The first year we lived here, I found a set of baubles in a local antique shop, not antique but craft made in India, that were very like the ones Dad made. They have taken the same place, standing in for the ones broken or lost decades ago, in my family annals of good memories.

Things of Winter Beauty and Wonder: Advent Day Seventeen

Day Seventeen

The Glastonbury Thorn

Glastonbury is one of my favourite places on earth for all sorts of reasons but one such reason is the existence of the Glastonbury Thorn. According to legend, tin merchant Joseph of Arimathea, uncle of Jesus, came to England bringing with him the boy Jesus. He returned years later to the place, and hid the holy grail somewhere close to where the Chalice Well is now, and walking up Wearyall Hill, he put his staff in the ground and as he leaned on it, the stick took root and burst into leaf and flower. The tree became known as the Glastonbury Thorn tree, and cuttings of it were taken and a specimen of the tree lives in the churchyard of St John’s church in the town to this day. One of the most remarkable things about the tree is that it blooms twice a year; once in May like any normal hawthorn and once in December. A sprig from the tree complete with blooms is sent each year to grace the Queen’s breakfast table.
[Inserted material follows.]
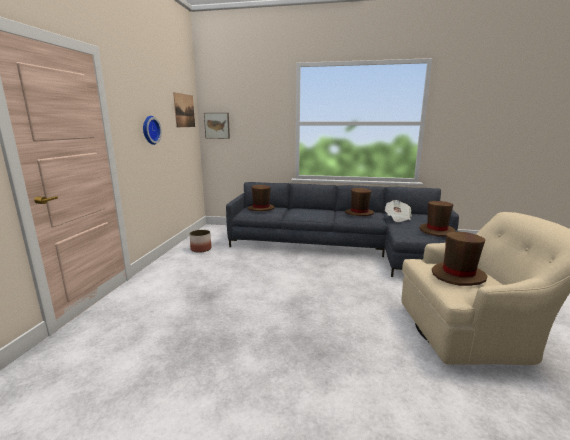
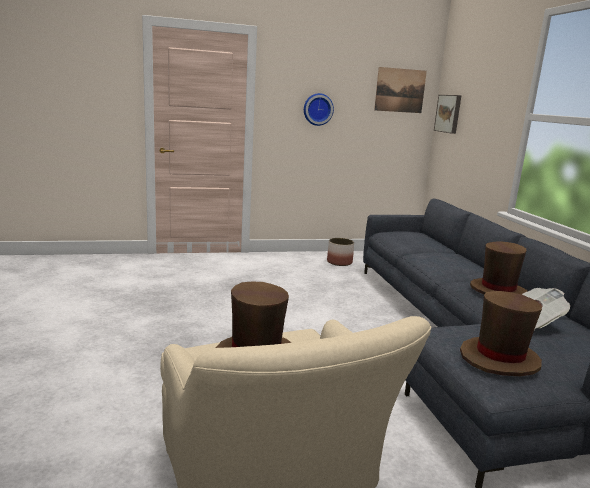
camera: 65 degrees right, 0 degrees up
(261, 209) = (411, 237): brown hat -> none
For a more detailed account of the thorn please read here:

https://en.wikipedia.org/wiki/Glastonbury_Thorn

Things of Winter Beauty and Wonder: Advent Day Sixteen

Day Sixteen

Chai

During the winter months hot drinks are even more important than at other times of the year, especially if you aren’t in full health. They can restore normal body temperature and keep you hydrated. Being a Brit, I love my tea but during the winter, most days I enjoy a mug of chai tea too. Chai (made the British way rather than the Indian way) is slightly spicy, with cinnamon, cardamoms and other delicious additions to the usual black tea, served usually with milk and sugar/honey. It’s warming and cheering; the spices have mild medicinal properties too so if you are feeling below par, chai might give you the extra fillip of ooomph to keep going and to help your body fight any bugs you might be subject to. You can buy chai tea bags too, for convenience; tea merchants Twinings do an excellent version. There are often also specialist Christmas teas that are really versions of chai, but marketed at the seasonal shoppers. If you like tea, give chai a chance to warm and cheer you on a chilly, dull, dark, dank winter day.